Exercise inputs =>
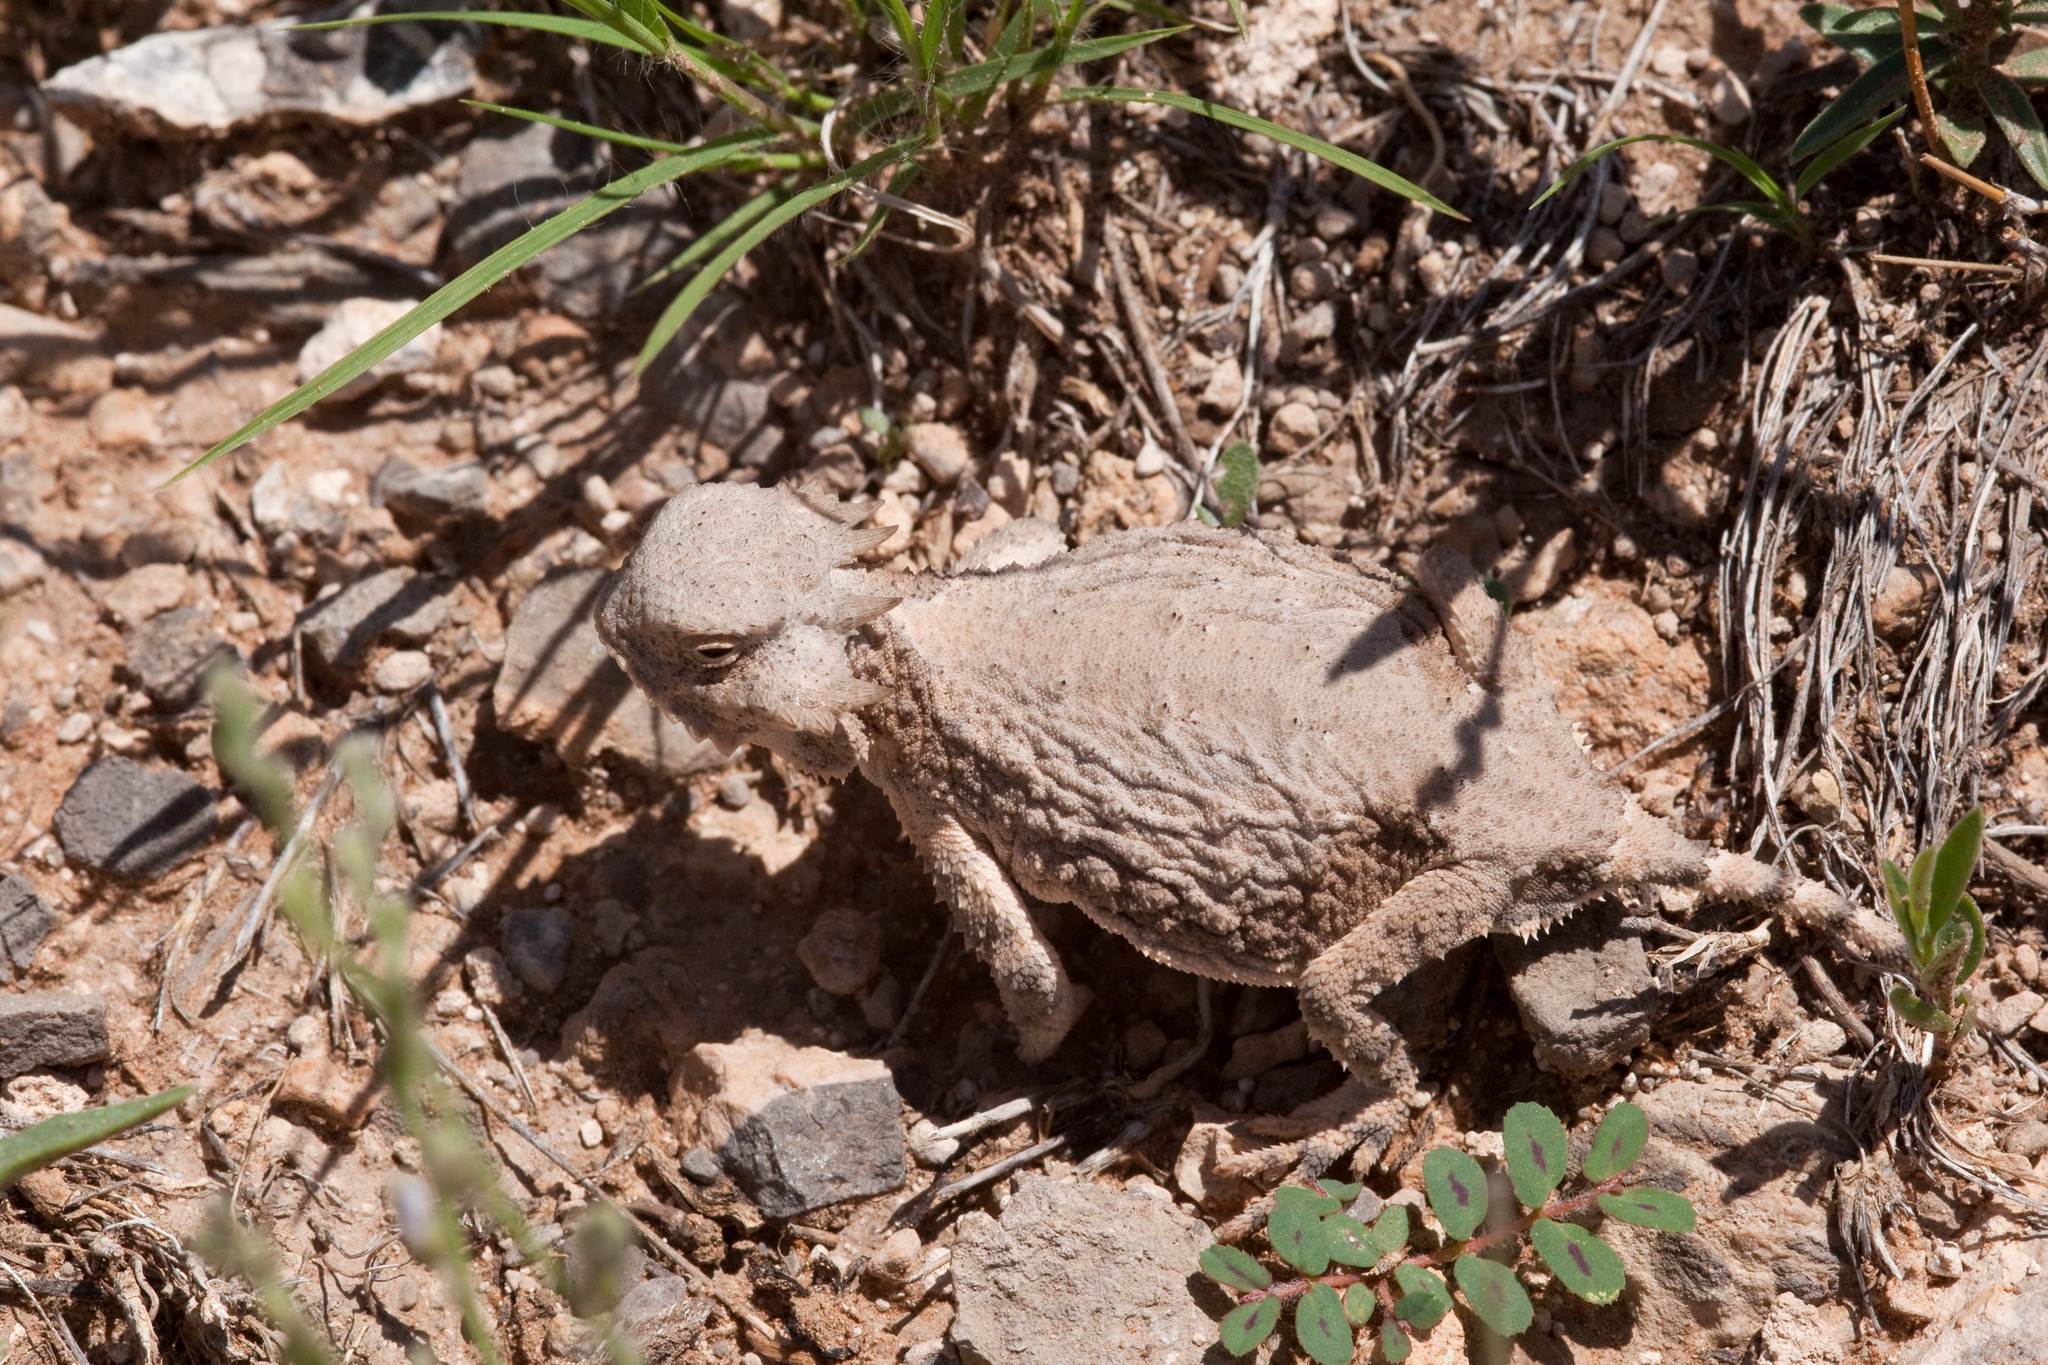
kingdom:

---

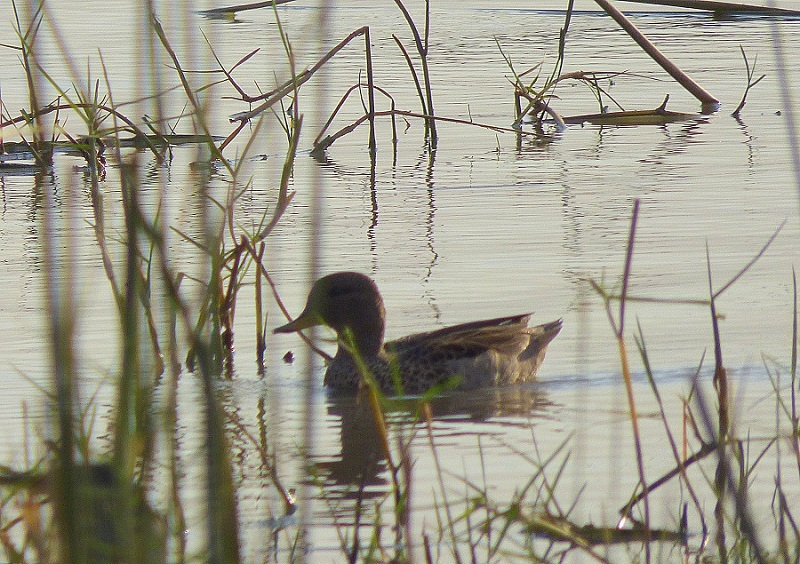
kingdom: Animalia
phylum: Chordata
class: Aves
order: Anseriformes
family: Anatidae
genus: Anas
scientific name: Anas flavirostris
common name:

...

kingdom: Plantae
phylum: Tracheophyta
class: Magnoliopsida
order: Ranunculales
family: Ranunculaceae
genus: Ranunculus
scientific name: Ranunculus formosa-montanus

Exercise brief => Quote word for word the part of the listing that begins with the line containing "kingdom: Plantae" and ends with the line containing "scientific name: Ranunculus formosa-montanus", including both of those lines.

The completed task =>
kingdom: Plantae
phylum: Tracheophyta
class: Magnoliopsida
order: Ranunculales
family: Ranunculaceae
genus: Ranunculus
scientific name: Ranunculus formosa-montanus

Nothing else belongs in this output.